Source records below:

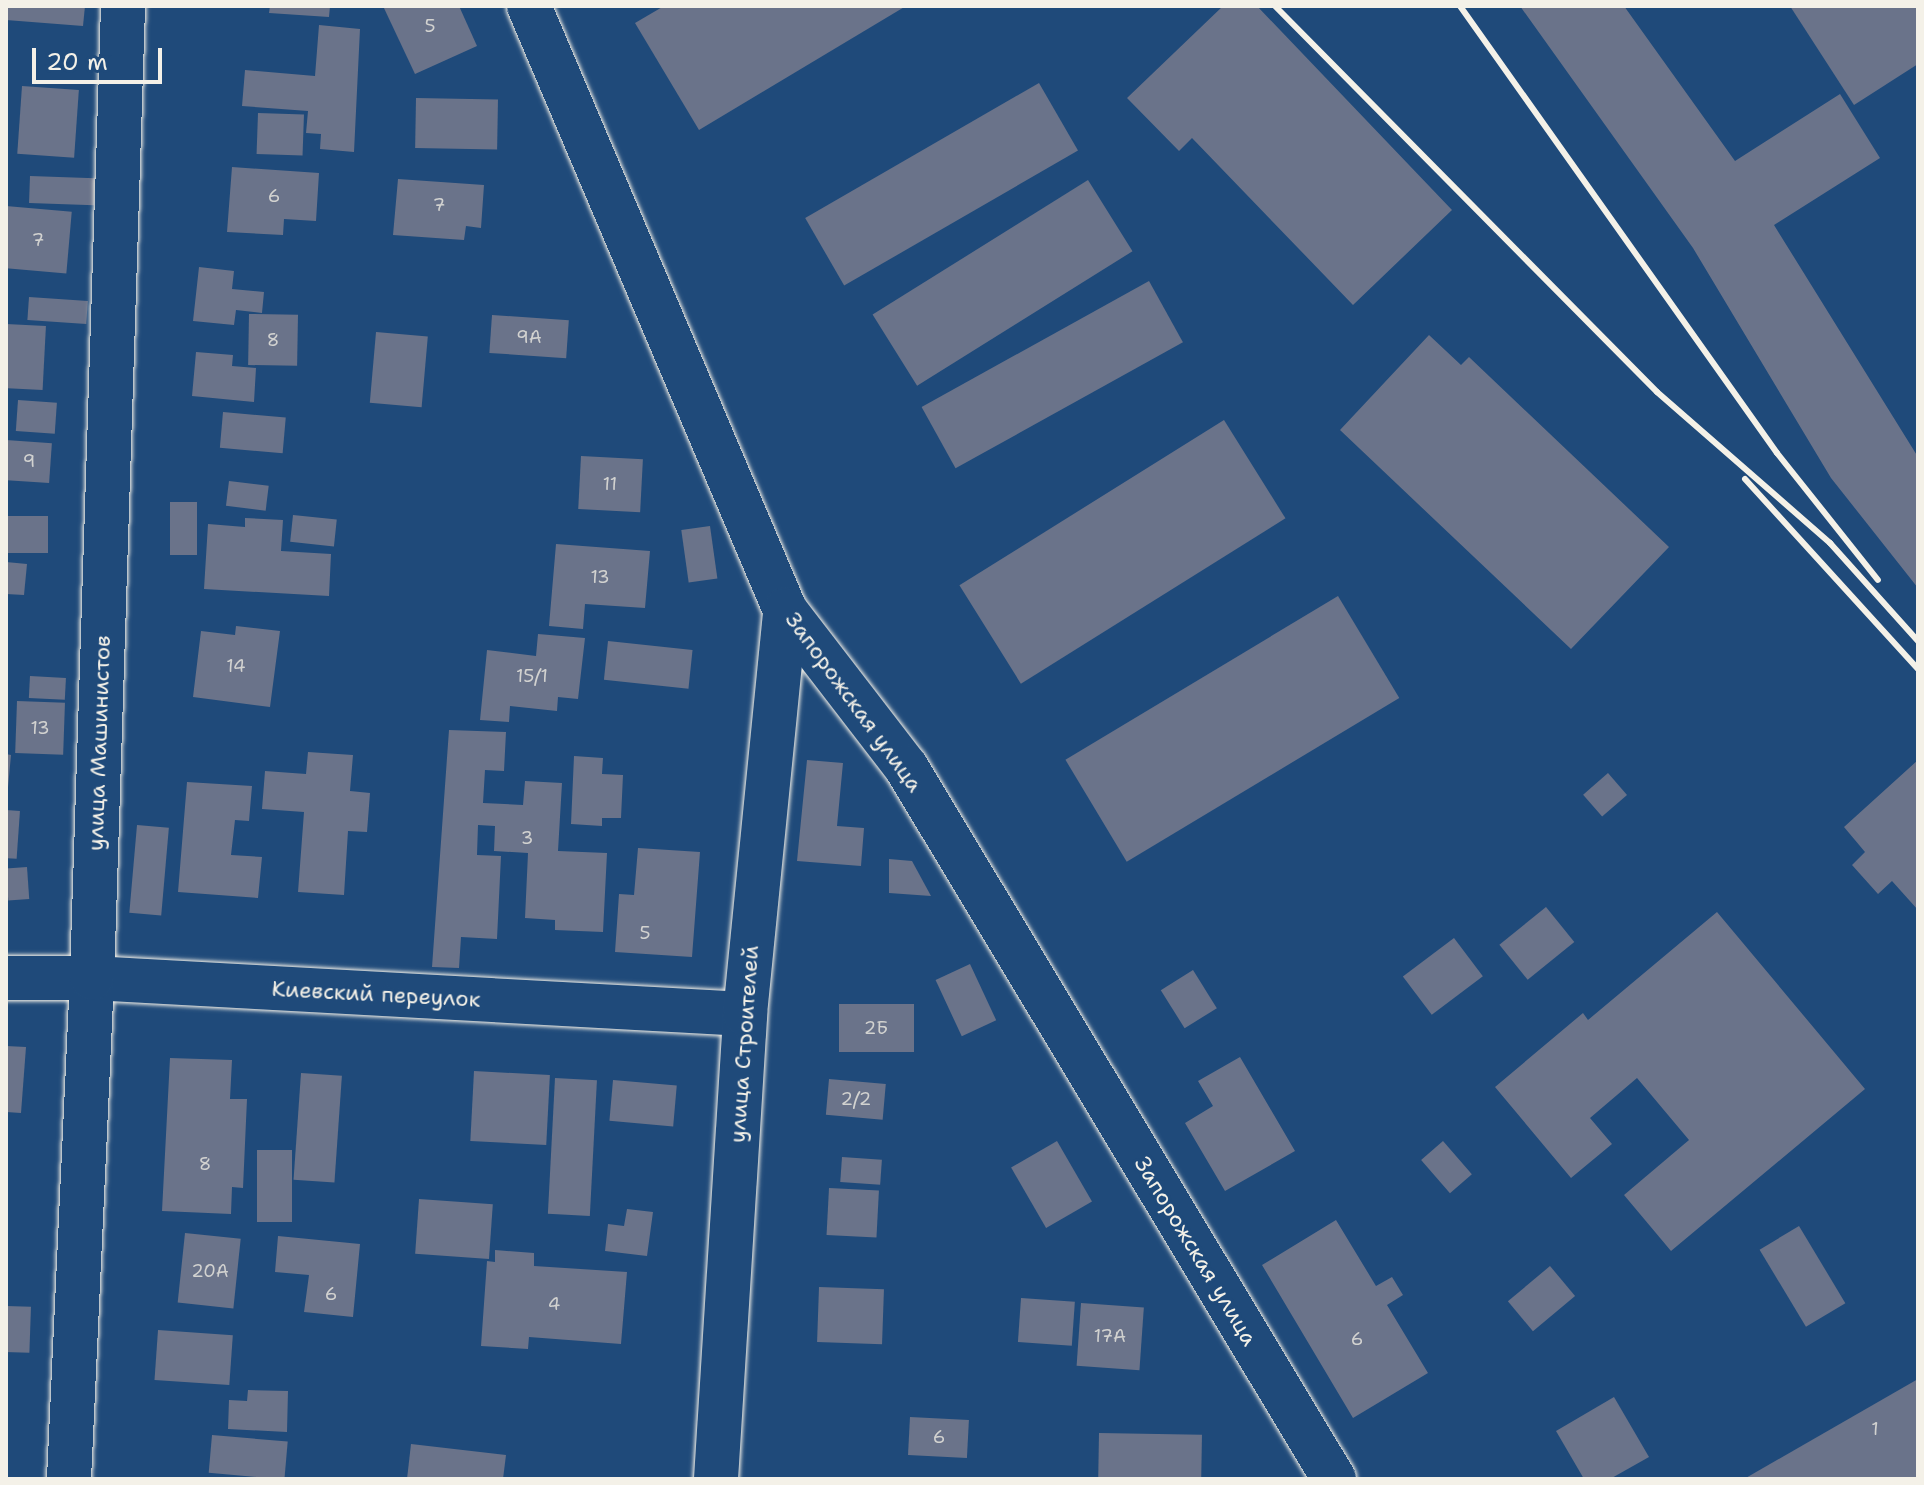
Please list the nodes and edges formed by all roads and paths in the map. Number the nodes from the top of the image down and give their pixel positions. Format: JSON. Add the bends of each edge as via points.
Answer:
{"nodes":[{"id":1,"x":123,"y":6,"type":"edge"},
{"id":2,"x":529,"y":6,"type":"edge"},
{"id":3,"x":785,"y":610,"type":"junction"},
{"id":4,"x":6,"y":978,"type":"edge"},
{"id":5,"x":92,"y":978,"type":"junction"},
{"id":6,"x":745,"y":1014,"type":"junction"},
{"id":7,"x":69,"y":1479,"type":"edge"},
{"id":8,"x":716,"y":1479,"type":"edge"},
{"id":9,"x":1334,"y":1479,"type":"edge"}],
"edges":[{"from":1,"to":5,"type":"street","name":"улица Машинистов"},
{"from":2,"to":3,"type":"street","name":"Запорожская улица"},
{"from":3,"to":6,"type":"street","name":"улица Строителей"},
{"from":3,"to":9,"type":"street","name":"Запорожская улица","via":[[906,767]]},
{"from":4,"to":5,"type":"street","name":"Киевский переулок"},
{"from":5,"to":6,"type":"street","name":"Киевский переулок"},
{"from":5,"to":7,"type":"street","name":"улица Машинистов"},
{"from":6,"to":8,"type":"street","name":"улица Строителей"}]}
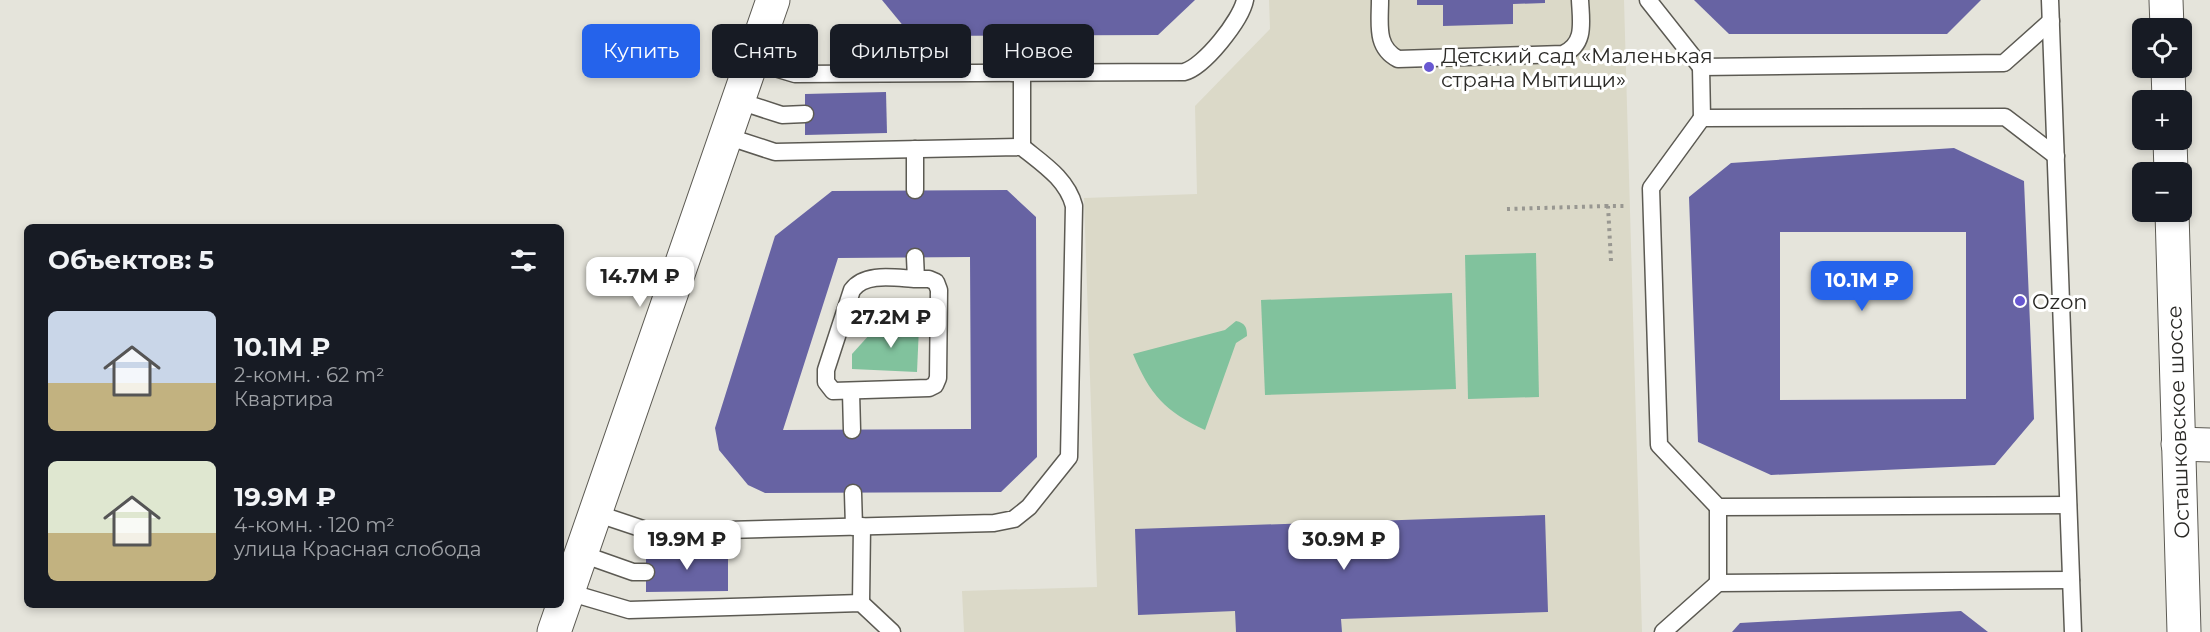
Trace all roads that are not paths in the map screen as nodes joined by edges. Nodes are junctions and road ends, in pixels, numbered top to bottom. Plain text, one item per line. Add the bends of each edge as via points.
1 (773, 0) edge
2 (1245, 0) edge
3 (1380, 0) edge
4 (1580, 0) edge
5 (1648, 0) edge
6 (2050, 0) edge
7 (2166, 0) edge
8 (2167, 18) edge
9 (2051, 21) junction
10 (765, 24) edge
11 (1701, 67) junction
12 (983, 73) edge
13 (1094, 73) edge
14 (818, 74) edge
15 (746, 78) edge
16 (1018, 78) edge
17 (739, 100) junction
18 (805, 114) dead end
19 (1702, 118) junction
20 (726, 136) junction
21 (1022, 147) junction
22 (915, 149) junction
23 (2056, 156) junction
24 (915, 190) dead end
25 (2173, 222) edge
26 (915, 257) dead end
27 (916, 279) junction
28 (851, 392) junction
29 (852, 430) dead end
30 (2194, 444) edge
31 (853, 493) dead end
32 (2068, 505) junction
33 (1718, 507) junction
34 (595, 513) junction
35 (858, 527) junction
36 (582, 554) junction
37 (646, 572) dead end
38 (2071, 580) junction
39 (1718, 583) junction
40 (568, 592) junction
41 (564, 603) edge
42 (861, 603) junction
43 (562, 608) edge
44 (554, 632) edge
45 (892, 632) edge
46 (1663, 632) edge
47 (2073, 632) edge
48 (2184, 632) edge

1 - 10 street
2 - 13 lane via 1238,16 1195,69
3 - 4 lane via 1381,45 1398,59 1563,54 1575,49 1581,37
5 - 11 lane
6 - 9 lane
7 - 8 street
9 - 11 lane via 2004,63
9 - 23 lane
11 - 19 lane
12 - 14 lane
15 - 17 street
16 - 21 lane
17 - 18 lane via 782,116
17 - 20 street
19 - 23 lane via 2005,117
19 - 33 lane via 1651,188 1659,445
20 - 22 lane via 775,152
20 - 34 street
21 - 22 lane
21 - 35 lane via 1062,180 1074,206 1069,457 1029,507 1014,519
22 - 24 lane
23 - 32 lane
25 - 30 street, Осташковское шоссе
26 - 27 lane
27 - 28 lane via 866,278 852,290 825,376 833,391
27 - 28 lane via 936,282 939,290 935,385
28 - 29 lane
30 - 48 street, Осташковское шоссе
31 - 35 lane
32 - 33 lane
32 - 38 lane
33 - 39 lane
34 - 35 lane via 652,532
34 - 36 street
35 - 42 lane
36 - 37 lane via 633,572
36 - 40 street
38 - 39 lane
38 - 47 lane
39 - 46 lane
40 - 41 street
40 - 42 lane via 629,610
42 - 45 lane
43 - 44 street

End of Source records.

» Problem to work on
Please print the data above once more, exactly as it appears, with no pictures.

» Answer section
Please list the nodes and edges formed by all roads and paths in the map. Number the nodes from the top of the image down and give their pixel positions. Format: JSON. Add the bends of each edge as via points.
Answer:
{"nodes":[{"id":1,"x":123,"y":6,"type":"edge"},
{"id":2,"x":529,"y":6,"type":"edge"},
{"id":3,"x":785,"y":610,"type":"junction"},
{"id":4,"x":6,"y":978,"type":"edge"},
{"id":5,"x":92,"y":978,"type":"junction"},
{"id":6,"x":745,"y":1014,"type":"junction"},
{"id":7,"x":69,"y":1479,"type":"edge"},
{"id":8,"x":716,"y":1479,"type":"edge"},
{"id":9,"x":1334,"y":1479,"type":"edge"}],
"edges":[{"from":1,"to":5,"type":"street","name":"улица Машинистов"},
{"from":2,"to":3,"type":"street","name":"Запорожская улица"},
{"from":3,"to":6,"type":"street","name":"улица Строителей"},
{"from":3,"to":9,"type":"street","name":"Запорожская улица","via":[[906,767]]},
{"from":4,"to":5,"type":"street","name":"Киевский переулок"},
{"from":5,"to":6,"type":"street","name":"Киевский переулок"},
{"from":5,"to":7,"type":"street","name":"улица Машинистов"},
{"from":6,"to":8,"type":"street","name":"улица Строителей"}]}
Trace all roads that are not paths in the map screen as nodes joined by edges. Nodes are junctions and road ends, in pixels, numbered top to bottom. Plain text, one item per line. Add the bends of each edge as via points.
1 (773, 0) edge
2 (1245, 0) edge
3 (1380, 0) edge
4 (1580, 0) edge
5 (1648, 0) edge
6 (2050, 0) edge
7 (2166, 0) edge
8 (2167, 18) edge
9 (2051, 21) junction
10 (765, 24) edge
11 (1701, 67) junction
12 (983, 73) edge
13 (1094, 73) edge
14 (818, 74) edge
15 (746, 78) edge
16 (1018, 78) edge
17 (739, 100) junction
18 (805, 114) dead end
19 (1702, 118) junction
20 (726, 136) junction
21 (1022, 147) junction
22 (915, 149) junction
23 (2056, 156) junction
24 (915, 190) dead end
25 (2173, 222) edge
26 (915, 257) dead end
27 (916, 279) junction
28 (851, 392) junction
29 (852, 430) dead end
30 (2194, 444) edge
31 (853, 493) dead end
32 (2068, 505) junction
33 (1718, 507) junction
34 (595, 513) junction
35 (858, 527) junction
36 (582, 554) junction
37 (646, 572) dead end
38 (2071, 580) junction
39 (1718, 583) junction
40 (568, 592) junction
41 (564, 603) edge
42 (861, 603) junction
43 (562, 608) edge
44 (554, 632) edge
45 (892, 632) edge
46 (1663, 632) edge
47 (2073, 632) edge
48 (2184, 632) edge

1 - 10 street
2 - 13 lane via 1238,16 1195,69
3 - 4 lane via 1381,45 1398,59 1563,54 1575,49 1581,37
5 - 11 lane
6 - 9 lane
7 - 8 street
9 - 11 lane via 2004,63
9 - 23 lane
11 - 19 lane
12 - 14 lane
15 - 17 street
16 - 21 lane
17 - 18 lane via 782,116
17 - 20 street
19 - 23 lane via 2005,117
19 - 33 lane via 1651,188 1659,445
20 - 22 lane via 775,152
20 - 34 street
21 - 22 lane
21 - 35 lane via 1062,180 1074,206 1069,457 1029,507 1014,519
22 - 24 lane
23 - 32 lane
25 - 30 street, Осташковское шоссе
26 - 27 lane
27 - 28 lane via 866,278 852,290 825,376 833,391
27 - 28 lane via 936,282 939,290 935,385
28 - 29 lane
30 - 48 street, Осташковское шоссе
31 - 35 lane
32 - 33 lane
32 - 38 lane
33 - 39 lane
34 - 35 lane via 652,532
34 - 36 street
35 - 42 lane
36 - 37 lane via 633,572
36 - 40 street
38 - 39 lane
38 - 47 lane
39 - 46 lane
40 - 41 street
40 - 42 lane via 629,610
42 - 45 lane
43 - 44 street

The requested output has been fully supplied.